The “myth is that our allies are making us poor by free-riding on our military expenditures,” the late Gen. William Odom, former director of the National Security Agency, observed. Countering NATO’s critics in his day—and the America First caucus of today—he asked, “How are we to explain that the United States has gotten richer than its allies? Proponents of this argument cannot explain why. They fail to realize that our military alliances, by lowering transaction costs, have facilitated the vast increases in international trade from which the United States profits enormously.”
To borrow a popular phrase, NATO isn’t a “bad deal” for America. Giving Western Europe’s free governments and free economies the space to rebuild created markets for U.S goods and services; bolstered Western Europe against communism; laid the foundation for a European free-trade zone; and transformed Europe from an incubator of world wars into a partnership of prosperity. Forging a free Germany and bringing it under the NATO umbrella rechanneled its energies away from military expansion—and reassured its neighbors. Nurturing free-market democracies in Eastern Europe and welcoming them into the NATO fold rescued them from devolving into failed states and shielded them from the hell Ukraine is enduring.
Concerns
President George H.W. Bush compared NATO to “an insurance policy… against the kinds of conflagrations that we’ve seen in the past.”

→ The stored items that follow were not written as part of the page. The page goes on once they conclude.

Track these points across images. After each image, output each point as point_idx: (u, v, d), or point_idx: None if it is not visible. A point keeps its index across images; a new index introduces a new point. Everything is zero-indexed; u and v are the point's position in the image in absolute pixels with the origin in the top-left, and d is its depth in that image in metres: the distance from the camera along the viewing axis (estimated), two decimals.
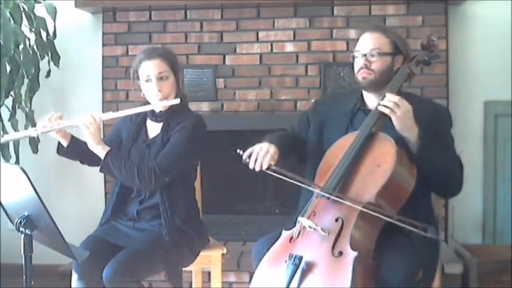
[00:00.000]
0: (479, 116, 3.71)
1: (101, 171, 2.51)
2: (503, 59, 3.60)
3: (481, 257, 3.34)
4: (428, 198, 2.32)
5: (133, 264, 2.37)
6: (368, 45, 2.29)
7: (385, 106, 2.11)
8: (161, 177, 2.46)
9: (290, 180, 2.12)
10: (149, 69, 2.51)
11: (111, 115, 2.54)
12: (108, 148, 2.47)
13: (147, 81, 2.53)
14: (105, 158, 2.45)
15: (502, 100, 3.64)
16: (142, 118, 2.65)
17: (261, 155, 2.19)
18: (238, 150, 2.22)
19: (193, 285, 2.88)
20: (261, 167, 2.18)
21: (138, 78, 2.57)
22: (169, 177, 2.49)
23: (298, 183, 2.13)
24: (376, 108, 2.17)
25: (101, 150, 2.46)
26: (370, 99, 2.33)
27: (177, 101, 2.51)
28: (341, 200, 2.06)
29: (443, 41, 3.58)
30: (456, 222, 3.65)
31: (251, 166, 2.20)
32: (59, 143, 2.54)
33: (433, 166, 2.15)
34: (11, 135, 3.00)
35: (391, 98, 2.12)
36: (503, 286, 3.24)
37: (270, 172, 2.17)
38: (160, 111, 2.59)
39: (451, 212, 3.64)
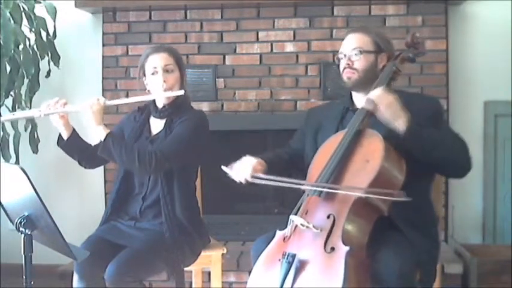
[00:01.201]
0: (479, 116, 3.71)
1: (100, 153, 2.50)
2: (503, 59, 3.61)
3: (481, 257, 3.33)
4: (429, 198, 2.33)
5: (135, 264, 2.37)
6: (350, 45, 2.32)
7: (367, 103, 2.13)
8: (161, 162, 2.46)
9: (279, 184, 2.13)
10: (156, 62, 2.57)
11: (116, 101, 2.64)
12: (109, 130, 2.50)
13: (153, 74, 2.58)
14: (105, 139, 2.46)
15: (502, 100, 3.64)
16: (145, 116, 2.68)
17: (242, 167, 2.23)
18: (223, 167, 2.27)
19: (193, 285, 2.88)
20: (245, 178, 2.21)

For the U.S., NATO serves as a hedge against disaster and diminishes the likelihood of the very worst of the worst-case scenarios: another European conflict triggering another global war. For the rest of the alliance, NATO is a security guarantee backed by the United States. Without that guarantee, there’s no security, as history has a way of reminding those on the outside looking in, from Cold War Hungary to post-Cold War Ukraine.
Like all insurance policies, there are costs associated with NATO. IISS estimates that U.S. expenses for defense in Europe range between 5.1 per cent and 5.5 per cent of the Pentagon’s budget. For FY2026, that translates into $44.6 billion, which is a lot of money. However, too many Americans overlook what’s gained in exchange for that insurance premium: an outer ring of security, diplomatic and military partnerships that bolster U.S. power, a Europe reinforced against invasion, and, as discussed, the vast economic benefits that flow from these realities.
All of this raises concerns about Washington’s recent approach to NATO. The Trump administration has engaged in military coercion against Denmark and economic coercion against Canada; informed NATO’s eastern flank of plans to phase out funding for military hardware where it’s most needed; publicly berated allies; stood aside when Poland came under Russian drone attack; reduced the number of assets available to NATO and in Europe; and questioned the need for NATO. Members of Congress have even introduced legislation to withdraw from NATO.
If the people behind these policies think it’s difficult (and expensive) to deter our enemies, protect our interests, and promote our prosperity with NATO intact, wait until it’s gone.